## EXERCISE MATERIALS
# # # # #
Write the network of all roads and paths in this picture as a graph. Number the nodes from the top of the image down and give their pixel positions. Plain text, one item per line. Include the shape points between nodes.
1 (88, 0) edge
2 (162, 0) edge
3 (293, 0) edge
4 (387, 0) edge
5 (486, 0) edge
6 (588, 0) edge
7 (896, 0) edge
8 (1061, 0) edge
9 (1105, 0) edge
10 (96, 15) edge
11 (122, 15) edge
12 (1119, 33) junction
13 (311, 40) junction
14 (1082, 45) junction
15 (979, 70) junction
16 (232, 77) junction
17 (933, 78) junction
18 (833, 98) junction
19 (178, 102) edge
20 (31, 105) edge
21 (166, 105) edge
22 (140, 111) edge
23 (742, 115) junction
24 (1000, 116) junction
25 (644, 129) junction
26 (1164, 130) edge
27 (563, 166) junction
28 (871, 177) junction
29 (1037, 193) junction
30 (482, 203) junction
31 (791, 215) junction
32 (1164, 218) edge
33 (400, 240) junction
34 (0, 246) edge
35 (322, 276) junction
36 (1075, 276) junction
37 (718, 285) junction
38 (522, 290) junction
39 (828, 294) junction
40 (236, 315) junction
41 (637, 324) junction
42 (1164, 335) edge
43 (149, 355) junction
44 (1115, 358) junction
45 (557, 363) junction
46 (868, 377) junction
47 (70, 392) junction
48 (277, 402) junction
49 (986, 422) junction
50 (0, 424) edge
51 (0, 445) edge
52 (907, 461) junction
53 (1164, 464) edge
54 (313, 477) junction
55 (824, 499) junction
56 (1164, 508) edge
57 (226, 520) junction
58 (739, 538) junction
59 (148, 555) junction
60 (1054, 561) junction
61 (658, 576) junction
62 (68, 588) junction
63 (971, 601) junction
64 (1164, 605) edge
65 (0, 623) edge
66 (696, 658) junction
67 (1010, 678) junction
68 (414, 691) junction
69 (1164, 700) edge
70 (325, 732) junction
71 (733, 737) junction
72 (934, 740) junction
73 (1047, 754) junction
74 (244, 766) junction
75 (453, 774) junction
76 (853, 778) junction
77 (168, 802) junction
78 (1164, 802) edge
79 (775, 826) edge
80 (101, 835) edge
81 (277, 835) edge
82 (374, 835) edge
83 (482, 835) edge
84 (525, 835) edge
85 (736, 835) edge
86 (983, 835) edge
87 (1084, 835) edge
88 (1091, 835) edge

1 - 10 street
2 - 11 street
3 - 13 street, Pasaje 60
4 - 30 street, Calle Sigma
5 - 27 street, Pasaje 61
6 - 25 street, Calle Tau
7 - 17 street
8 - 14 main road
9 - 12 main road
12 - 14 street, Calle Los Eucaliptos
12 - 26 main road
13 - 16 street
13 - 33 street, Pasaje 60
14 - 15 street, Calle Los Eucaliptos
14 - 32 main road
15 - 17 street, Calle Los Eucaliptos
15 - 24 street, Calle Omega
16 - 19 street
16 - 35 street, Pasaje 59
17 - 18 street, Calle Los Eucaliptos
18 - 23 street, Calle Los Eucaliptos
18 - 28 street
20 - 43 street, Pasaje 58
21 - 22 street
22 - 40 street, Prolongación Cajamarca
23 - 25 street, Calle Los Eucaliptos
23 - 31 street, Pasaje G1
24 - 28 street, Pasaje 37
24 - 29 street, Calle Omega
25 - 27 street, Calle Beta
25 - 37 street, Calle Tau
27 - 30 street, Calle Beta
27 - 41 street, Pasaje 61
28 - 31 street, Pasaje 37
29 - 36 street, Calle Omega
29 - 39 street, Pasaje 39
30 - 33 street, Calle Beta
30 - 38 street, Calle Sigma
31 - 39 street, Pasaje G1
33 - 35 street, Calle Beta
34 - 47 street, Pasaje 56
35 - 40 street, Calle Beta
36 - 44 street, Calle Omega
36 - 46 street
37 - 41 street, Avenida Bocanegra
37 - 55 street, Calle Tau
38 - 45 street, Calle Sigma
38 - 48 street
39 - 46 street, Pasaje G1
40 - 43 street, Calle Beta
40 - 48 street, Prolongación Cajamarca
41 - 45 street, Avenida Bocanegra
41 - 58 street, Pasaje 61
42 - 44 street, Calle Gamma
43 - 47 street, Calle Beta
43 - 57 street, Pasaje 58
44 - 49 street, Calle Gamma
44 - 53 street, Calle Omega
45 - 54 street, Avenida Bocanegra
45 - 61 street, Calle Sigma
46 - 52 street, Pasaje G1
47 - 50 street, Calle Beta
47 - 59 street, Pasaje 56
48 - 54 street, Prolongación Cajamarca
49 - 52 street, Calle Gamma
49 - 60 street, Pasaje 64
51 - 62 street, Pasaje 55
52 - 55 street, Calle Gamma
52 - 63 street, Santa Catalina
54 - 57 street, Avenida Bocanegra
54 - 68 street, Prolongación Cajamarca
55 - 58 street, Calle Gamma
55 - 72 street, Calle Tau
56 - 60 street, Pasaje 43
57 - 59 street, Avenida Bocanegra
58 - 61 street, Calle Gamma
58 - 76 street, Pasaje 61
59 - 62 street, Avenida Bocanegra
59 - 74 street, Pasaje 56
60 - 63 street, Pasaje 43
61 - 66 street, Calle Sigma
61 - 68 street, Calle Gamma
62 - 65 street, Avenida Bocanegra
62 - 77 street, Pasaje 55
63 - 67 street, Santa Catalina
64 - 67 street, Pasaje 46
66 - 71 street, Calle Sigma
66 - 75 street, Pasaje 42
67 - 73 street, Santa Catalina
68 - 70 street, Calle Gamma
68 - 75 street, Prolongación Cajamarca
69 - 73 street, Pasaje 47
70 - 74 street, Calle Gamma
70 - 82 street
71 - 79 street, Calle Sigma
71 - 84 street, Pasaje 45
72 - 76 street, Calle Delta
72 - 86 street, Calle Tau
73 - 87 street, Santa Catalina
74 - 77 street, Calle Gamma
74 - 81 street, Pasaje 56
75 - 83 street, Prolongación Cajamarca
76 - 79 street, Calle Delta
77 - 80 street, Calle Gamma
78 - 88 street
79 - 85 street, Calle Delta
# # # # #
Return every line holding the word "Omega" from the records.

## THE ANSWER
15 - 24 street, Calle Omega
24 - 29 street, Calle Omega
29 - 36 street, Calle Omega
36 - 44 street, Calle Omega
44 - 53 street, Calle Omega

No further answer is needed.